All across the world, International Women’s Day was celebrated on the 8th of March for the economic, political and social achievements of women. In the midst of all the celebrations, we should remember the decades of struggle for equality and justice that women all around the world have undergone to participate on an equal footing with men in society-to be able to vote, be able to work, hold public office, end gender based discrimination.

While the new millennium has witnessed a significant shift in both women’s and society’s thoughts about women’s equality, we should remember that even today the struggle for equality continues. Female infanticide is a frightening reality in too many parts of the world. Baby girls are being intentionally killed because of society’s preference for male babies, and because of the low value associated with the birth of a girl-child. This is a real concern in many countries including India and China (Gendercide Watch).

The struggle continues all around the world when it comes to access to education. Millions of girls are being denied the possibility of continuing secondary education because of the belief that girl’s education is not highly beneficial to the family; that their work is less likely to bring in income. In reality, a 1% growth in female secondary schooling results in 0.3% growth in the economy (UN Cyberschoolbus).

In our own lives, I am sure we have all seen or heard anecdotal stories about girls who were not given the access to education, who were not allowed to complete their college education and instead were married off early. An often repeated statement: “Ar porashuna kore ki hobe, meyer biyer boyesh hoye geche, biye dite hobe.” (What’s the point of further education? She has reached a marriageable age and needs to be married).

Many people still continue to believe that it is not possible for women to succeed equally in their personal and professional lives, as if opting for higher education and wishing to pursue a career would come at the cost of one’s personal life.
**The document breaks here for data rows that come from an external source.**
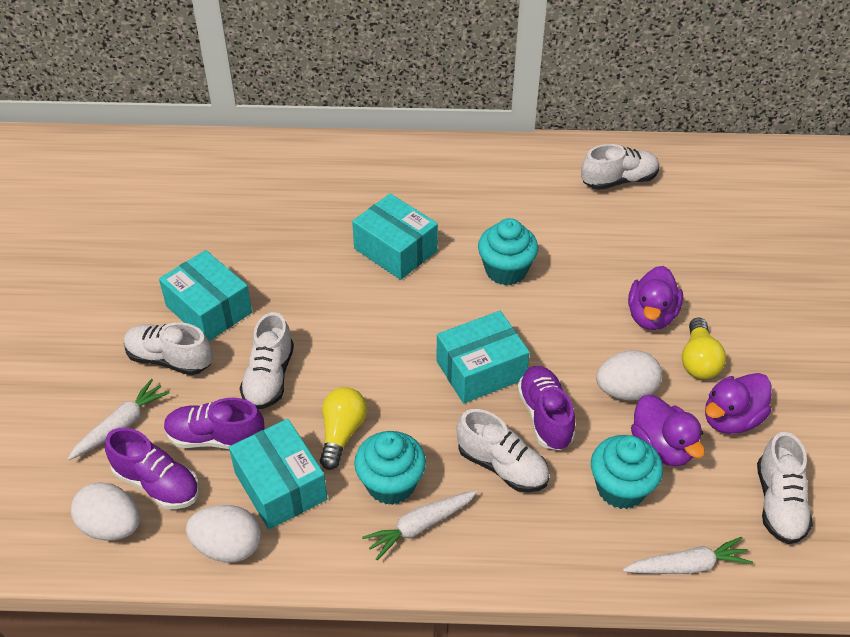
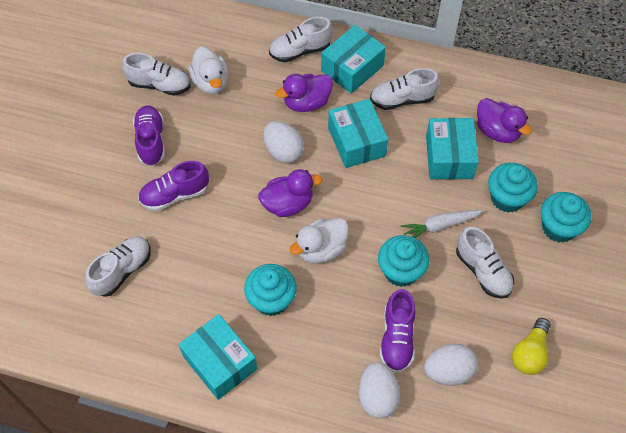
turquoise cupcake: [354,431,426,505] [478,218,538,285] [591,435,663,509] = 3 -> [244,264,297,316] [378,235,429,287] [488,163,538,213] [541,192,591,242] = 4
white carrot: [68,379,169,460] [362,490,477,560] [623,537,753,574] = 3 -> [400,210,483,238] = 1
white duck: none = 0 -> [188,46,229,94] [290,218,349,263] = 2
yellow light bulb: [320,387,367,470] [682,318,726,379] = 2 -> [512,318,551,375] = 1

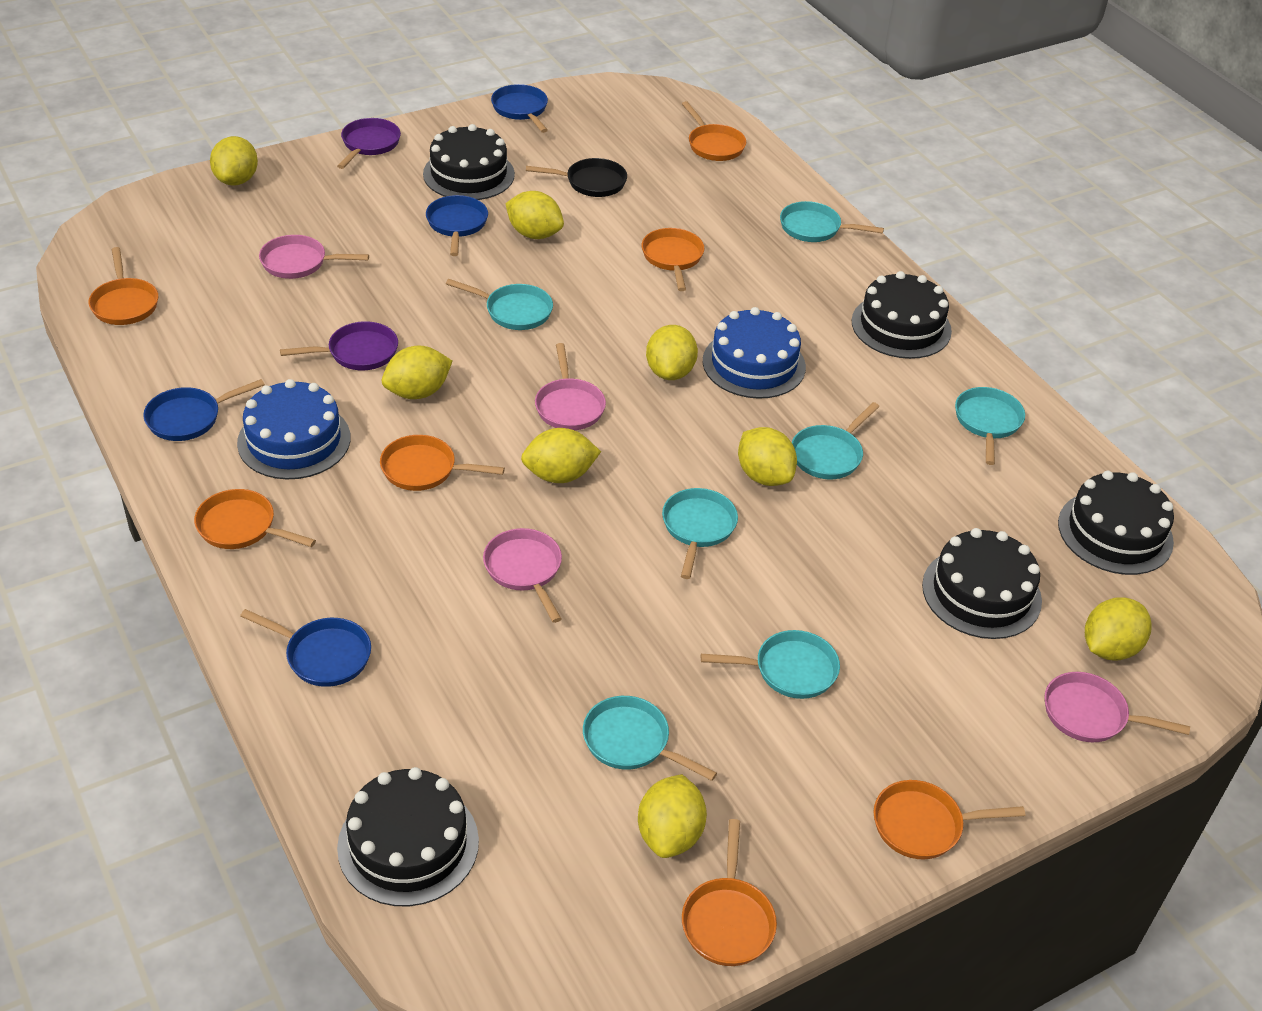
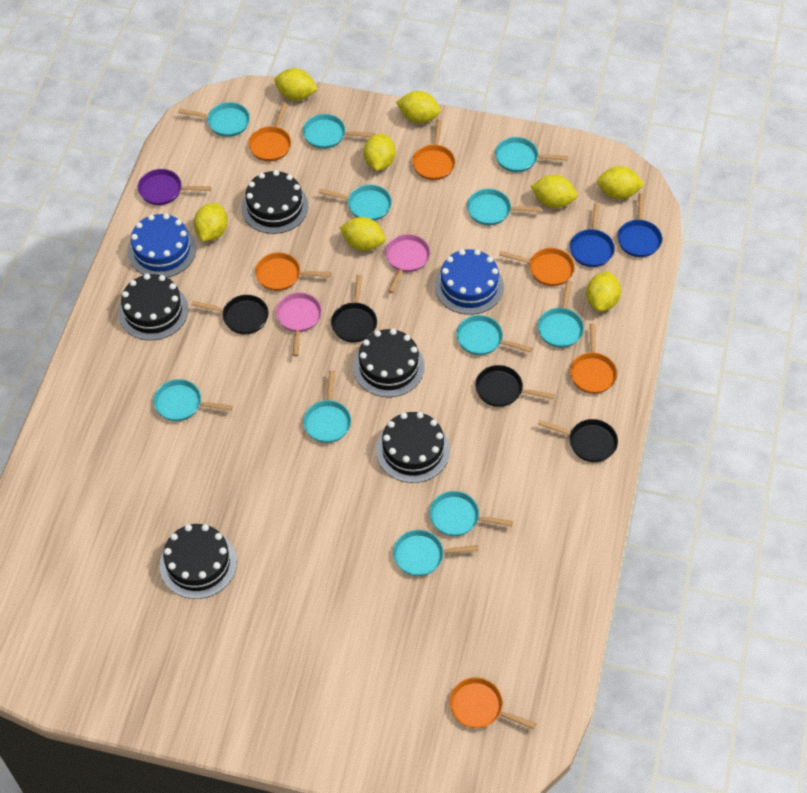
black pan: [526,158,627,197] = 1 -> [191,295,269,334] [331,275,377,342] [475,365,555,407] [538,419,618,462] = 4
blue pan: [143,379,265,441] [240,609,371,687] [426,195,488,256] [491,84,548,133] = 4 -> [570,203,615,267] [617,193,662,257] = 2
orange pan: [89,247,158,325] [194,489,316,549] [380,435,505,491] [642,228,704,291] [682,101,746,161] [682,819,777,966] [874,780,1025,860] = 7 -> [248,103,291,161] [255,252,331,291] [412,120,455,180] [450,678,537,729] [499,248,575,286] [570,323,617,394] = 6
pink pan: [259,235,369,279] [483,528,562,623] [535,343,606,430] [1044,672,1190,742] = 4 -> [276,292,322,356] [385,234,430,293] = 2
purple pan: [280,321,398,370] [337,118,401,169] = 2 -> [138,169,211,205] = 1
turquoise pan: [446,279,553,330] [583,696,717,781] [662,488,738,579] [701,630,840,699] [780,201,884,242] [792,402,880,479] [955,387,1025,465] = 7 -> [153,379,233,421] [178,102,250,137] [303,114,375,149] [303,370,351,443] [318,185,392,221] [393,530,479,576] [429,491,513,536] [456,315,533,355] [467,189,542,225] [495,137,568,172] [538,280,584,348] = 11

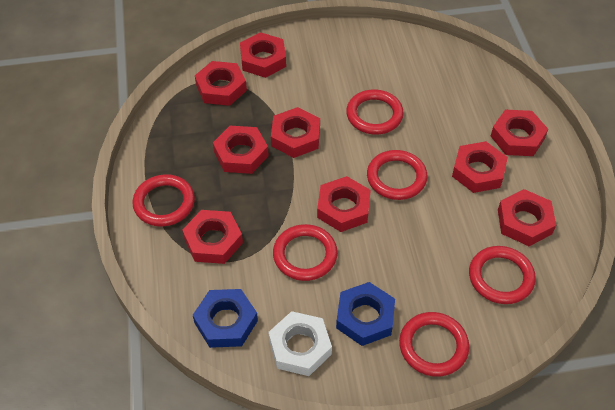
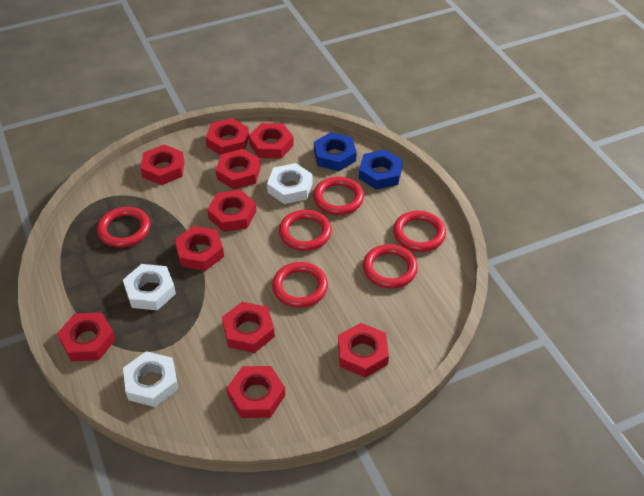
red nut: [182,210,243,264] [195,61,247,106] [213,126,269,174] [240,32,286,78] [271,107,320,158] [317,176,371,232] [452,141,508,193] [491,110,548,156] [498,189,556,246] = 9 -> [57,312,116,361] [141,145,184,185] [175,226,224,271] [206,118,249,155] [207,190,256,232] [216,149,261,189] [222,302,275,353] [227,366,285,418] [249,123,294,159] [338,323,389,377] = 10
white nut: [268,311,332,376] = 1 -> [123,264,176,310] [123,351,178,407] [267,163,313,204] = 3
In my life, my mother has always been a shining example of an empowered woman both in her personal and professional lives. In the post-Liberation War era, despite being one of a family of twelve in a rural part of Bangladesh, my mother pushed herself to excel personally and professionally. Coming from a generation where it was still the norm for women to stay at home after their marriages or perhaps have a part time job but not a career, her professional success is an achievement indeed. My mother has shown me that life is not about choices, it is not about choosing one’s personal life or professional life, but about exploring one’s potential to the fullest. By example, she has taught me to broaden my horizons and reach for the stars.

People tell me time and time again, that it is not possible to have a fulfilling career and a family life at the same time, that there are sacrifices involved. And my retort always is, why can’t I have both, if my mother can do so, why can’t I?

In our generation we have seen the dawning of a new century in the Gregorian as well as the Bengali calendar. There are countless inspiring women out there who are working relentlessly to protect and uphold the rights of women in the public and private spheres, so shouldn’t we continue to do so in our own lives? I do agree that there is a balancing act when it comes to having a career and a family life, but I believe that it is possible for a woman to be fulfilled in both. For me, the question of choices or sacrifices does not arise.

We as women should be free to pursue whatever dream we wish to pursue. Each and every one of us should be an agent of change, leading fulfilled lives and encouraging other around us to do the same.